Seaspan is looking at independent shipowners and Chinese leasing houses in its drive to consolidate a market in which the fragmented ownership structure of tonnage suppliers confronts a client base of consolidated liner outfits.
Seaspan controls about 7% of the global fleet in terms of capacity. More capacity would give it more bargaining power with the major liners.
Chief executive Bing Chen declined to name a growth target and denied that bargaining power is a goal, but confirmed he is out for market share.
Why? Because liner customers are looking for “scalable, flexible partners” to provide tonnage, smaller owners with less access to capital have a hard time meeting vessel quality requirements, and the potential economies of scale would force down operating costs, making Seaspan more competitive as an owner and technical manager.
Seaspan has not bought any speculative, charter-free containerships in two years. But as a provider of tonnage under its own technical management, it needs an inventory to meet the expected tonnage requirements of liners.
Chen said the company maintains flexibility by keeping about 20% of its fleet by capacity on charters of less than one year at a given time.
Its 119 ships are sailing on an average charter of four-and-a-half years, which generates about $4.6bn in contracted revenue.
While larger vessels are on dedicated long-haul trades or feeder services, it is the 8,000-teu to 20,000-teu segment in which liner customers need third-party tonnage. About 70% of Seaspan’s fleet is over 10,000 teu, and that is where Chen intends further acquisitions: “I definitely don’t think we will go down from 70%.”
Seaspan owns all its ships outright but would be open to expanding with assets financed by the Chinese leasing houses with which it is in talks.
Its most recent acquisition was a straight purchase of six CMA CGM-chartered ships from China Merchants Bank Financial Leasing, and Chen expects to do more such deals as leasing houses adjust their portfolios.
But he is also open to new types of deals. “Cooperations with Chinese financial leasing companies could take the form of lease financing of vessels to us, or it could be that they need a quality operator as they grow in the operating lease business. So far, we have not done either.”

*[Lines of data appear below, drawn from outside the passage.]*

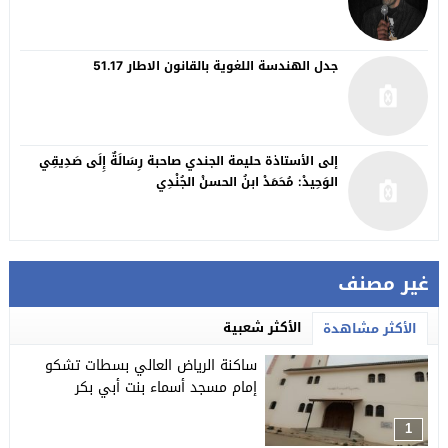
جدل الهندسة اللغوية بالقانون الاطار 51.17
إلى الأستاذة حليمة الجندي صاحبة رِسَالَةٌ إِلَى صَدِيقِي
الوَحِيدْ: مُحَمَدْ ابنُ الحسنْ الجُنْدِي
غير مصنف
الأكثر شعبية
الأكثر مشاهدة
ساكنة الرياض العالي بسطات تشكو
إمام مسجد أسماء بنت أبي بكر
1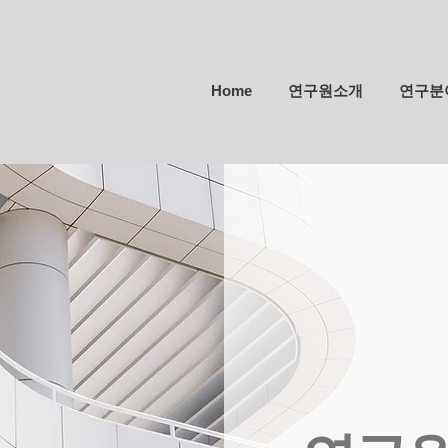
Home
연구원소개
연구분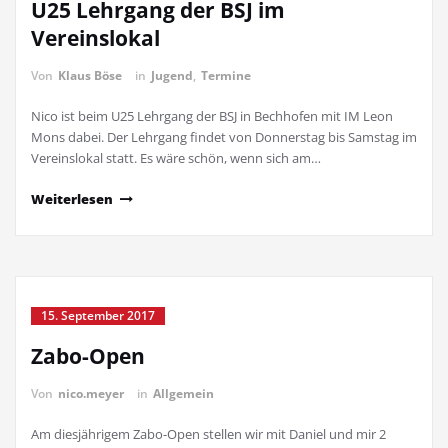
U25 Lehrgang der BSJ im
Vereinslokal
Von
Klaus Böse
in
Jugend
,
Termine
Nico ist beim U25 Lehrgang der BSJ in Bechhofen mit IM Leon
Mons dabei. Der Lehrgang findet von Donnerstag bis Samstag im
Vereinslokal statt. Es wäre schön, wenn sich am…
Weiterlesen
15. September 2017
Zabo-Open
Von
nico.meyer
in
Allgemein
Am diesjährigem Zabo-Open stellen wir mit Daniel und mir 2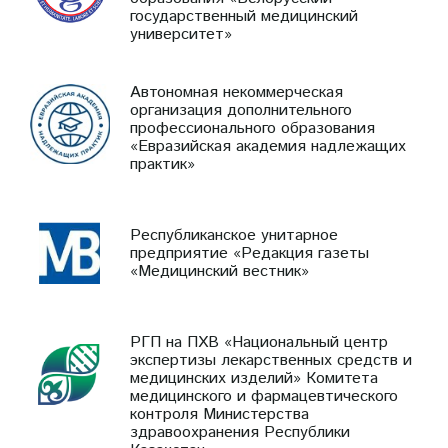
государственный медицинский
университет»
Автономная некоммерческая
организация дополнительного
профессионального образования
«Евразийская академия надлежащих
практик»
Республиканское унитарное
предприятие «Редакция газеты
«Медицинский вестник»
РГП на ПХВ «Национальный центр
экспертизы лекарственных средств и
медицинских изделий» Комитета
медицинского и фармацевтического
контроля Министерства
здравоохранения Республики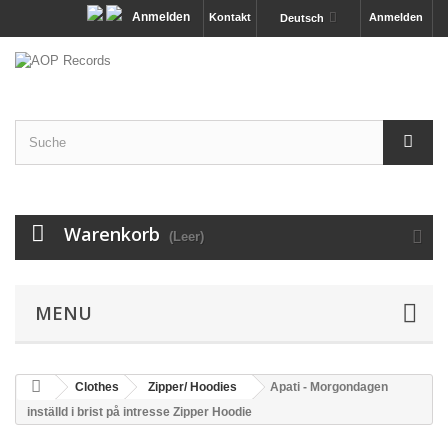
Anmelden
Kontakt
Anmelden
Deutsch
Warenkorb
(Leer)
MENU
Clothes
Zipper/ Hoodies
Apati - Morgondagen
inställd i brist på intresse Zipper Hoodie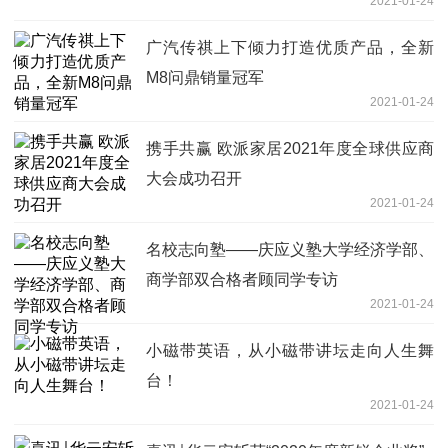
2021-01-24
广汽传祺上下倾力打造优质产品，全新
M8问鼎销量冠军
2021-01-24
携手共赢 欧派家居2021年度全球供应商
大会成功召开
2021-01-24
名校志向塾——庆应义塾大学经济学部、
商学部双合格者顾同学专访
2021-01-24
小磁带英语，从小磁带讲坛走向人生舞
台！
2021-01-24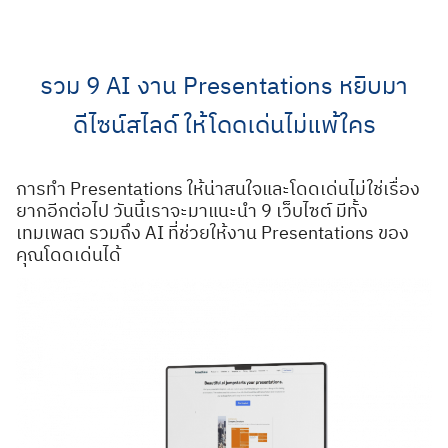
Skip
to
content
รวม 9 AI งาน Presentations หยิบมา
ดีไซน์สไลด์ ให้โดดเด่นไม่แพ้ใคร
การทำ Presentations ให้น่าสนใจและโดดเด่นไม่ใช่เรื่อง
ยากอีกต่อไป วันนี้เราจะมาแนะนำ 9 เว็บไซต์ มีทั้ง
เทมเพลต รวมถึง AI ที่ช่วยให้งาน Presentations ของ
คุณโดดเด่นได้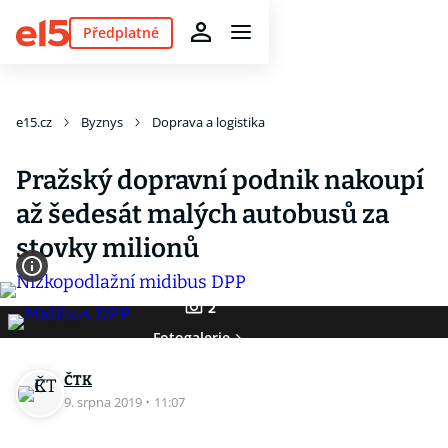
Předplatné
e15.cz
Byznys
Doprava a logistika
Pražský dopravní podnik nakoupí
až šedesát malých autobusů za
stovky milionů
2
Fotogalerie
ČTK
9. srpna 2019
·
11:07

Seaspan cooperates closely with a handful of leasing houses. It does not consider them competitors, because as an owner and technical manager, it is a tonnage provide, not a financier.
Chinese ship finance observers who spoke to TradeWinds agreed that Seaspan is well positioned for its oft-stated goal of consolidation. But some said the leasing houses are too committed to large boxships as an asset class to be interested in selling much of their portfolio, and point towards independent shipowners as a likelier source as Seaspan bulks up.
That thought is not foreign to Chen, although he pointed to acquisitions from Japanese financiers and especially from the liner companies themselves.
“I agree that in general the reason the market has been fragmented is because of private owners,” he added. “Independent smaller owners — it will be hard for them to have the capital, scale, flexibility and quality to meet the standards of liners.”
But leasing houses are “the true players in the market in terms of who could really sell”, and when they need to offload ships to adjust their portfolios, he thinks Seaspan will be positioned to execute a deal quickly.